Neural network techniques for position and scale invariant image classification

Grimes, Catherine Alison (1998). Neural network techniques for position and scale invariant image classification. PhD thesis The Open University.



This research is concerned with the application of neural network techniques to the problems of classifying images in a manner that is invariant to changes in position and scale. In addition to the goal of invariant classification, the network has to classify the objects in a hierarchical manner, in which complex features are constructed from simpler features, and use unsupervised learning. The resultant hierarchical structure should be able to classify the image by having an internal representation that models the structure of the image.

After finding existing neural network techniques unsuitable, a new type of neural network was developed that differed from the conventional multi-layer perceptron type of architecture. This network was constructed from neurons that were grouped into feature detectors.These neurons were taught in an unsupervised manner that used a technique based on Kohonen learning.A number of novel techniques were developed to improve the learning and classification performance of the network.

The network was able to retain the spatial relationship of the classified features; this inherent property resulted in the capability for position and scale invariant classification. As a consequence, an additional invariance filter was not required.
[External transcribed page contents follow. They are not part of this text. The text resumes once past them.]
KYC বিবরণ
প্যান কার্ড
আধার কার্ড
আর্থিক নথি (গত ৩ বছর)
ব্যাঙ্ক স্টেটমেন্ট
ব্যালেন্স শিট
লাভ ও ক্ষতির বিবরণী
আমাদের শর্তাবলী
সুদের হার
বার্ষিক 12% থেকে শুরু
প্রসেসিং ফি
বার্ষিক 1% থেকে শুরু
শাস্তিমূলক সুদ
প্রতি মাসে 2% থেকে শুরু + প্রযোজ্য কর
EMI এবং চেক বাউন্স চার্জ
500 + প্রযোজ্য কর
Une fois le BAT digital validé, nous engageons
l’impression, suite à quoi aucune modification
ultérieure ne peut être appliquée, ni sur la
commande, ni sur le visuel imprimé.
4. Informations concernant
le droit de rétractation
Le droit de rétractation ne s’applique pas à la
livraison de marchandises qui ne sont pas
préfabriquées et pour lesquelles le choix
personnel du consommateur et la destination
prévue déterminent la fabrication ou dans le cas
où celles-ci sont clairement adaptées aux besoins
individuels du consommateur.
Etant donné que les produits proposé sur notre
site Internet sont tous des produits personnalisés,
In addition to achieving the invariance property, the developed techniques enabled multiple objects in an image to be classified.
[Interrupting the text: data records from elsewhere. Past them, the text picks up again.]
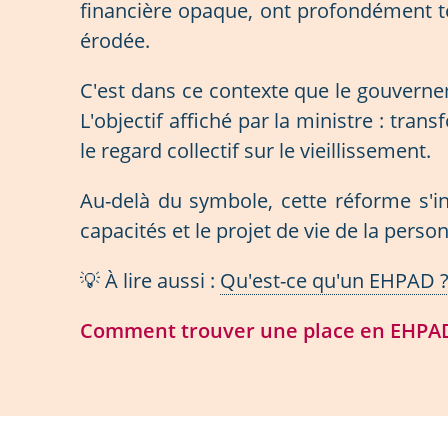
financière opaque, ont profondément ter
érodée.
C'est dans ce contexte que le gouvernem
L'objectif affiché par la ministre : tran
le regard collectif sur le vieillissement.
Au-delà du symbole, cette réforme s'in
capacités et le projet de vie de la pe
💡 À lire aussi :
Qu'est-ce qu'un EHPAD ? 
Comment trouver une place en EHPA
When the network had learned the spatial relationships between the lower level features, names could be assigned to the identified features. As part of the classification process, th e system was able to identify the positions of the classified features in all layers of the network.

A software model of an artificial retina was used to test the grey scale classification performance of the network and to assess the response of the retina to changes in brightness.

Like the Neocognitron, the resulting network was developed solely for image classification. Although the Neocognitron is not designed for scale or position invariance, it was chosen for comparison purposes because it has structural similarities and the ability to accommodates light changes in the image.

This type of network could be used as the basis for a 2D-scene analysis neural network, in which the inherent parallelism of the neural network would provide simultaneous classification of the objects in the image.